Family carers for children and adults with intellectual disabilities have reported rates of mental health problems under lockdown that are up to 10 times higher than parents without those responsibilities, a new study has found.

They were five times more likely to report severe anxiety, and between four and ten times more likely to report major depression, compared to parents who did not have caring responsibilities for children with intellectual disability.

The challenges faced by informal carers – usually mothers – of children and adults with intellectual disability have been largely overlooked during the coronavirus crisis.

To address this, a research team carried out an online study aimed at documenting their mental health. Led by Professor Paul Willner from Swansea University, the project involved Swansea researchers and colleagues from the universities of Warwick, Kent and Birmingham, and the Challenging Behaviour Foundation.

The team analysed 244 online surveys, which were completed during the strict lockdown period by carers of adults with intellectual disability, of children with intellectual disability, and a comparison group of carers for children without intellectual disability.

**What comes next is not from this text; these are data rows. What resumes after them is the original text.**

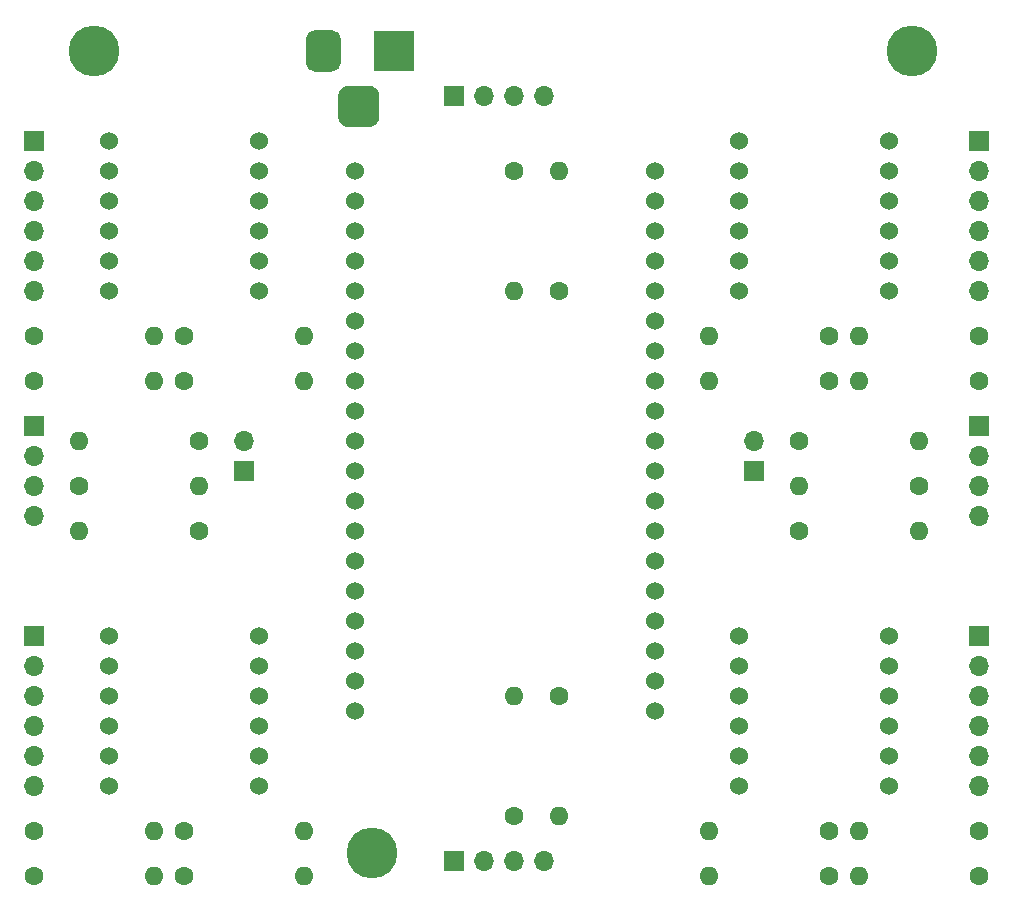
<source format=gts>
G04 #@! TF.GenerationSoftware,KiCad,Pcbnew,(5.1.9)-1*
G04 #@! TF.CreationDate,2021-05-03T12:15:15+12:00*
G04 #@! TF.ProjectId,Mobile robot electronics,4d6f6269-6c65-4207-926f-626f7420656c,rev?*
G04 #@! TF.SameCoordinates,Original*
G04 #@! TF.FileFunction,Soldermask,Top*
G04 #@! TF.FilePolarity,Negative*
%FSLAX46Y46*%
G04 Gerber Fmt 4.6, Leading zero omitted, Abs format (unit mm)*
G04 Created by KiCad (PCBNEW (5.1.9)-1) date 2021-05-03 12:15:15*
%MOMM*%
%LPD*%
G01*
G04 APERTURE LIST*
%ADD10C,4.300000*%
%ADD11C,1.524000*%
%ADD12R,3.500000X3.500000*%
%ADD13O,1.700000X1.700000*%
%ADD14R,1.700000X1.700000*%
%ADD15C,1.600000*%
%ADD16O,1.600000X1.600000*%
G04 APERTURE END LIST*
D10*
X66675000Y-109855000D03*
X43180000Y-41910000D03*
X112395000Y-41910000D03*
D11*
X90674000Y-97790000D03*
X90674000Y-95250000D03*
X90674000Y-92710000D03*
X90674000Y-90170000D03*
X90674000Y-87630000D03*
X90674000Y-85090000D03*
X90674000Y-82550000D03*
X90674000Y-80010000D03*
X90674000Y-77470000D03*
X90674000Y-74930000D03*
X90674000Y-72390000D03*
X90674000Y-69850000D03*
X90674000Y-67310000D03*
X90674000Y-64770000D03*
X90674000Y-62230000D03*
X90674000Y-59690000D03*
X90674000Y-57150000D03*
X90674000Y-54610000D03*
X90674000Y-52070000D03*
X65274000Y-97790000D03*
X65274000Y-95250000D03*
X65274000Y-92710000D03*
X65274000Y-90170000D03*
X65274000Y-87630000D03*
X65274000Y-85090000D03*
X65274000Y-82550000D03*
X65274000Y-80010000D03*
X65274000Y-77470000D03*
X65274000Y-74930000D03*
X65274000Y-72390000D03*
X65274000Y-69850000D03*
X65274000Y-67310000D03*
X65274000Y-64770000D03*
X65274000Y-62230000D03*
X65274000Y-59690000D03*
X65274000Y-57150000D03*
X65274000Y-54610000D03*
X65274000Y-52070000D03*
G36*
G01*
X63830000Y-47485000D02*
X63830000Y-45735000D01*
G75*
G02*
X64705000Y-44860000I875000J0D01*
G01*
X66455000Y-44860000D01*
G75*
G02*
X67330000Y-45735000I0J-875000D01*
G01*
X67330000Y-47485000D01*
G75*
G02*
X66455000Y-48360000I-875000J0D01*
G01*
X64705000Y-48360000D01*
G75*
G02*
X63830000Y-47485000I0J875000D01*
G01*
G37*
G36*
G01*
X61080000Y-42910000D02*
X61080000Y-40910000D01*
G75*
G02*
X61830000Y-40160000I750000J0D01*
G01*
X63330000Y-40160000D01*
G75*
G02*
X64080000Y-40910000I0J-750000D01*
G01*
X64080000Y-42910000D01*
G75*
G02*
X63330000Y-43660000I-750000J0D01*
G01*
X61830000Y-43660000D01*
G75*
G02*
X61080000Y-42910000I0J750000D01*
G01*
G37*
D12*
X68580000Y-41910000D03*
D13*
X81280000Y-45720000D03*
X78740000Y-45720000D03*
X76200000Y-45720000D03*
D14*
X73660000Y-45720000D03*
X73660000Y-110490000D03*
D13*
X76200000Y-110490000D03*
X78740000Y-110490000D03*
X81280000Y-110490000D03*
D14*
X38100000Y-73660000D03*
D13*
X38100000Y-76200000D03*
X38100000Y-78740000D03*
X38100000Y-81280000D03*
X118110000Y-81280000D03*
X118110000Y-78740000D03*
X118110000Y-76200000D03*
D14*
X118110000Y-73660000D03*
X55880000Y-77470000D03*
D13*
X55880000Y-74930000D03*
X99060000Y-74930000D03*
D14*
X99060000Y-77470000D03*
D13*
X38100000Y-62230000D03*
X38100000Y-59690000D03*
X38100000Y-57150000D03*
X38100000Y-54610000D03*
X38100000Y-52070000D03*
D14*
X38100000Y-49530000D03*
D13*
X38100000Y-104140000D03*
X38100000Y-101600000D03*
X38100000Y-99060000D03*
X38100000Y-96520000D03*
X38100000Y-93980000D03*
D14*
X38100000Y-91440000D03*
X118110000Y-49530000D03*
D13*
X118110000Y-52070000D03*
X118110000Y-54610000D03*
X118110000Y-57150000D03*
X118110000Y-59690000D03*
X118110000Y-62230000D03*
D14*
X118110000Y-91440000D03*
D13*
X118110000Y-93980000D03*
X118110000Y-96520000D03*
X118110000Y-99060000D03*
X118110000Y-101600000D03*
X118110000Y-104140000D03*
D15*
X78740000Y-52070000D03*
D16*
X78740000Y-62230000D03*
X82550000Y-52070000D03*
D15*
X82550000Y-62230000D03*
X78740000Y-106680000D03*
D16*
X78740000Y-96520000D03*
X82550000Y-106680000D03*
D15*
X82550000Y-96520000D03*
X41910000Y-78740000D03*
D16*
X52070000Y-78740000D03*
X41910000Y-82550000D03*
D15*
X52070000Y-82550000D03*
X113030000Y-78740000D03*
D16*
X102870000Y-78740000D03*
X113030000Y-82550000D03*
D15*
X102870000Y-82550000D03*
X52070000Y-74930000D03*
D16*
X41910000Y-74930000D03*
X113030000Y-74930000D03*
D15*
X102870000Y-74930000D03*
D16*
X48260000Y-66040000D03*
D15*
X38100000Y-66040000D03*
D16*
X60960000Y-66040000D03*
D15*
X50800000Y-66040000D03*
D16*
X48260000Y-107950000D03*
D15*
X38100000Y-107950000D03*
D16*
X60960000Y-107950000D03*
D15*
X50800000Y-107950000D03*
X38100000Y-69850000D03*
D16*
X48260000Y-69850000D03*
D15*
X50800000Y-69850000D03*
D16*
X60960000Y-69850000D03*
D15*
X38100000Y-111760000D03*
D16*
X48260000Y-111760000D03*
D15*
X50800000Y-111760000D03*
D16*
X60960000Y-111760000D03*
X107950000Y-66040000D03*
D15*
X118110000Y-66040000D03*
D16*
X95250000Y-66040000D03*
D15*
X105410000Y-66040000D03*
D16*
X107950000Y-107950000D03*
D15*
X118110000Y-107950000D03*
D16*
X95250000Y-107950000D03*
D15*
X105410000Y-107950000D03*
X118110000Y-69850000D03*
D16*
X107950000Y-69850000D03*
D15*
X105410000Y-69850000D03*
D16*
X95250000Y-69850000D03*
D15*
X118110000Y-111760000D03*
D16*
X107950000Y-111760000D03*
D15*
X105410000Y-111760000D03*
D16*
X95250000Y-111760000D03*
D11*
X44450000Y-57150000D03*
X44450000Y-49530000D03*
X44450000Y-52070000D03*
X44450000Y-54610000D03*
X44450000Y-59690000D03*
X57150000Y-52070000D03*
X57150000Y-54610000D03*
X44450000Y-62230000D03*
X57150000Y-49530000D03*
X57150000Y-62230000D03*
X57150000Y-57150000D03*
X57150000Y-59690000D03*
X57150000Y-101600000D03*
X57150000Y-99060000D03*
X57150000Y-104140000D03*
X57150000Y-91440000D03*
X44450000Y-104140000D03*
X57150000Y-96520000D03*
X57150000Y-93980000D03*
X44450000Y-101600000D03*
X44450000Y-96520000D03*
X44450000Y-93980000D03*
X44450000Y-91440000D03*
X44450000Y-99060000D03*
X110490000Y-54610000D03*
X110490000Y-62230000D03*
X110490000Y-59690000D03*
X110490000Y-57150000D03*
X110490000Y-52070000D03*
X97790000Y-59690000D03*
X97790000Y-57150000D03*
X110490000Y-49530000D03*
X97790000Y-62230000D03*
X97790000Y-49530000D03*
X97790000Y-54610000D03*
X97790000Y-52070000D03*
X97790000Y-93980000D03*
X97790000Y-96520000D03*
X97790000Y-91440000D03*
X97790000Y-104140000D03*
X110490000Y-91440000D03*
X97790000Y-99060000D03*
X97790000Y-101600000D03*
X110490000Y-93980000D03*
X110490000Y-99060000D03*
X110490000Y-101600000D03*
X110490000Y-104140000D03*
X110490000Y-96520000D03*
M02*

</source>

More than 90 per cent of the carers taking part were female. Eleven households had had direct experience of COVID-19.

Key findings were:

  • Moderate to severe anxiety - 43% of carers of children with intellectual disability reported this, compared with 8% of parents of children without intellectual disability.
  • Moderate to severe levels of depression were reported by 45% of carers of children with intellectual disability, compared with 11% of parents of children without.
  • Major depression was found in 31% of carers of children with intellectual disability but only 3% of parents of children without intellectual disability.
  • Social support – compared to parents of children without intellectual disability, carers of children with intellectual disability received significantly less support from other sources, particularly family and friends – despite their greater needs.
  • No respite: carers for adults with intellectual disability; the closure of adult day services and respite care meant that this group felt they had significantly less support than carers of children, who could still send their children to school if they wished.

Professor Paul Willner of Swansea University, head of the project, said:

“It is likely from these data that the mental health of carers of children and adults with intellectual disability has been adversely affected by the pandemic. This effect is over and above any pre-existing mental health problems. They are also affected to a greater extent than parents of people without disabilities but are less well supported. Our findings are one illustration of how the pandemic has amplified existing inequalities.”

The authors make recommendations on supporting carers better, including:

• Long-term consistent support from a named key worker
• More nurses trained in learning disabilities, with carers’ mental health in their remit
• More respite provision, to be continued through any further lockdowns
• Services better equipped to offer support to carers remotely via phone or online
• Access for carers to specialist mental health support
• Peer support groups

Professor Willner added:

“We should acknowledge the essential role played by informal carers and take steps to ensure they are appropriately and proactively supported. There are significant costs for the carers themselves and for society more generally if mental ill health robs them of their ability to continue providing care for their loved ones.”

The research was published in the Journal of Applied Research in Intellectual Disabilities.